In the seminal book The Balanced Scorecard: Translating Strategy Into Action, authors Robert S. Kaplan and David P. Norton emphasize a critical, but in many cases overlooked, point from the internal business process perspective. Kaplan and Norton highlight that “…the process of deriving objectives and measures for the internal-business-process represents one of the sharpest distinctions between the Balanced Scorecard and traditional performance measurement systems…” On one hand, generally, traditional performance measurement systems only address improvement of existing processes, with a limiting set of existing measurements, such as month-to-month variance analysis reports, versus revealing new processes. On the other hand, the balanced scorecard approach aims to create game-changing opportunities for new business processes, such as construction Enterprise Quality Management (EQM) coupled with mobile-enabled construction field operations.
Emerging from the explicit strategies of EQM, new construction field processes are sequential, from the top-down at the home office or head office, as opposed to from the bottom-up at the project or job level, in the construction industry. In many cases, in traditional construction management organizational structures, construction projects operate as semi-autonomous business units and independent profit-and-loss (P&L) centers, somewhat disconnected from the home office or head office from both geographical and operational perspectives. Quality, yield, throughput and cycle time processes and measurements may be engineered to a limited degree at the project level with the aim to improve the quality of the work put in place, to conform to the contract documents and specifications, to minimize rework –work put in place incorrectly the first time, and to reduce cycle and turnaround times to complete or correct non-conformant or deficient work.
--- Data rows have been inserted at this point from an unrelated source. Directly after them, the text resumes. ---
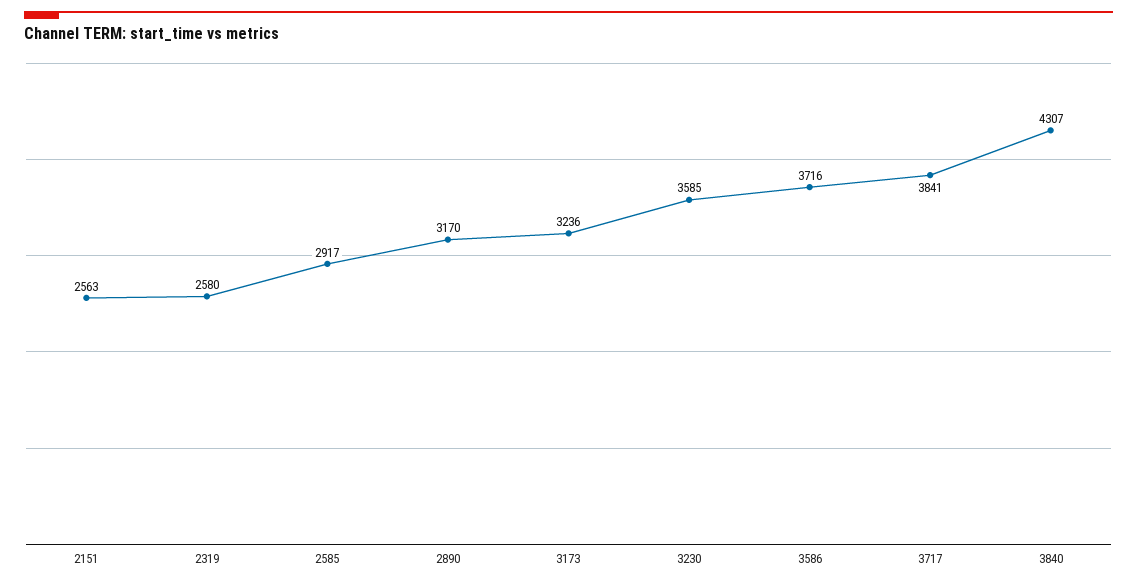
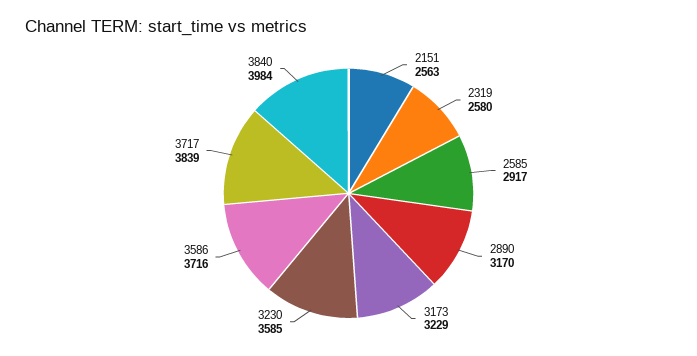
  {
    "2151": 2563,
    "2319": 2580,
    "2585": 2917,
    "2890": 3170,
-   "3173": 3236,
+   "3173": 3229,
    "3230": 3585,
    "3586": 3716,
-   "3717": 3841,
+   "3717": 3839,
-   "3840": 4307
+   "3840": 3984
  }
Regrettably, traditional performance measurement systems aim to improve performance in a piecemeal fashion, project by project, process by process, trade by trade, as opposed to an integrated business process approach, across projects, processes and trades or scopes of work. As part of the EQM methodology, quality assurance and quality control connects to both upstream and downstream processes in the integrated construction operations value system, with materials management, field reporting, issue tracking, work listing, punchlisting and commissioning, as some examples. Again, performance measures on existing processes, or re-engineered processes, generally cause local improvements only, limited in duration and in scope to the project-level only. After all, the construction industry is project-centric.
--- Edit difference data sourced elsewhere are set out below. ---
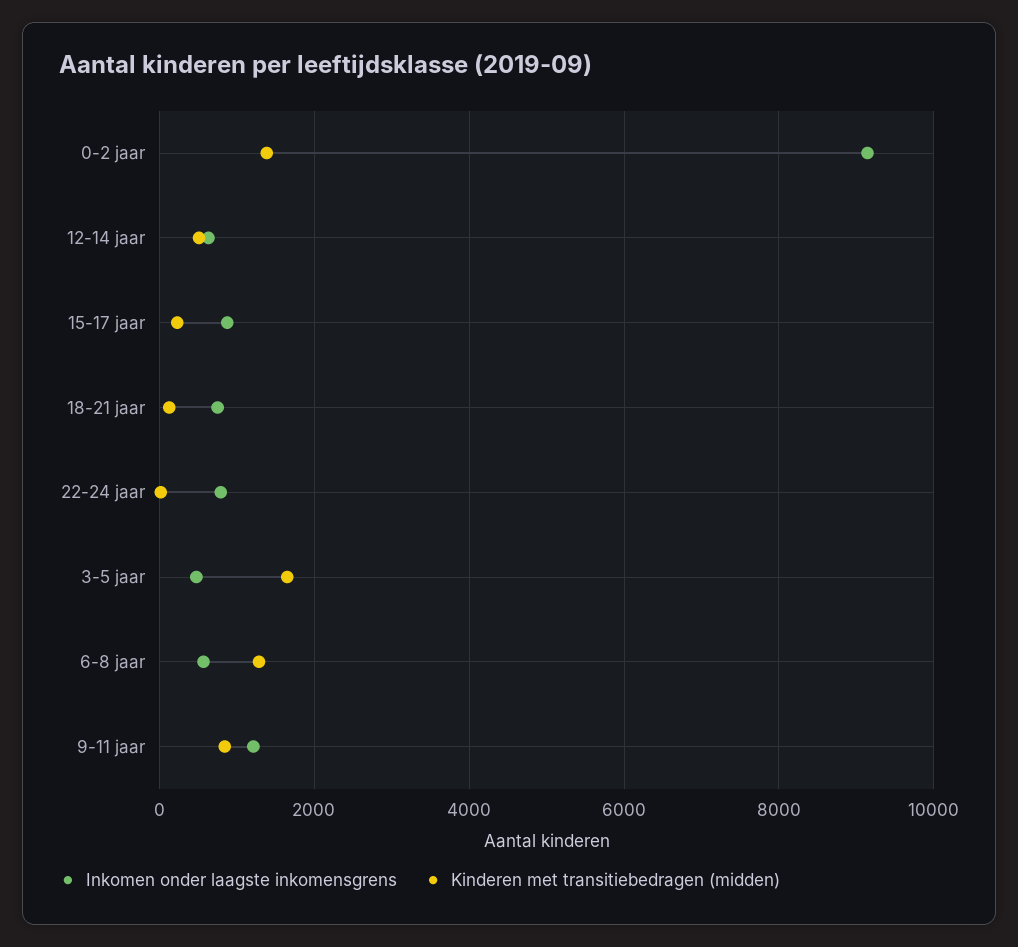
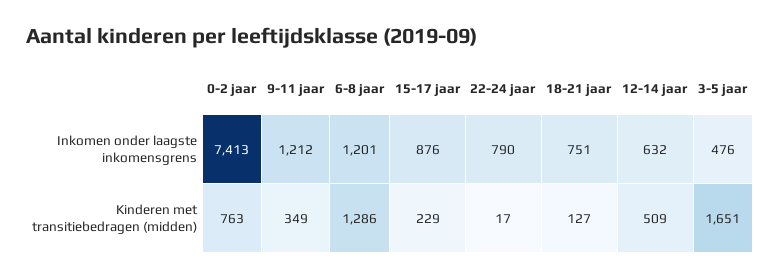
  {
    "Inkomen onder laagste inkomensgrens": {
-     "0-2 jaar": 9200,
+     "0-2 jaar": 7413,
      "12-14 jaar": 632,
      "15-17 jaar": 876,
      "18-21 jaar": 751,
      "22-24 jaar": 790,
      "3-5 jaar": 476,
-     "6-8 jaar": 600,
+     "6-8 jaar": 1201,
      "9-11 jaar": 1212
    },
    "Kinderen met transitiebedragen (midden)": {
-     "0-2 jaar": 1400,
+     "0-2 jaar": 763,
      "12-14 jaar": 509,
      "15-17 jaar": 229,
      "18-21 jaar": 127,
      "22-24 jaar": 17,
      "3-5 jaar": 1651,
      "6-8 jaar": 1286,
-     "9-11 jaar": 800
+     "9-11 jaar": 349
    }
  }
Performance measures and re-engineered processes for one project only may or may not be ported from one project to the next, after the fact. In turn, performance measures and re-engineered processes for one project only may not be completely relevant, as contract requirements, trade contractors and vendors generally change from project to project. Document-centric information is locked in file folders at the project level, and cannot be leveraged as knowledge across projects and at the corporate level.
An integrated approach at the corporate level is critical for construction EQM, to measure performance and optimize processes. Kaplan and Noton assert, through the balanced scorecard methodology, that financial and non-financial performance measures for existing business processes will not lead to major improvements in overall performance. Creating new business processes, such as mobile-enabled construction field operations, is a key to shaping overall success. Success translates to differentiating service offerings, gaining a competitive advantage, and driving owner and client satisfaction and retention for follow-on projects in the future.
Now, with data driven construction management, as opposed to the traditional and outmoded document driven construction management, Enterprise Quality Management (EQM) enables construction managers, directors and executives to leverage new construction field operations to measure operational performance at the point of construction, across the distributed environments of the job sites. Analytical reporting in right-time, via web-based dashboards, charts and graphs, at the corporate level, drives new processes in the field at the project level. Successful construction EQM is an integrated approach at the corporate level, crossing the traditional boundaries in construction of project-centric units and connecting its parallel but sometimes divergent field processes.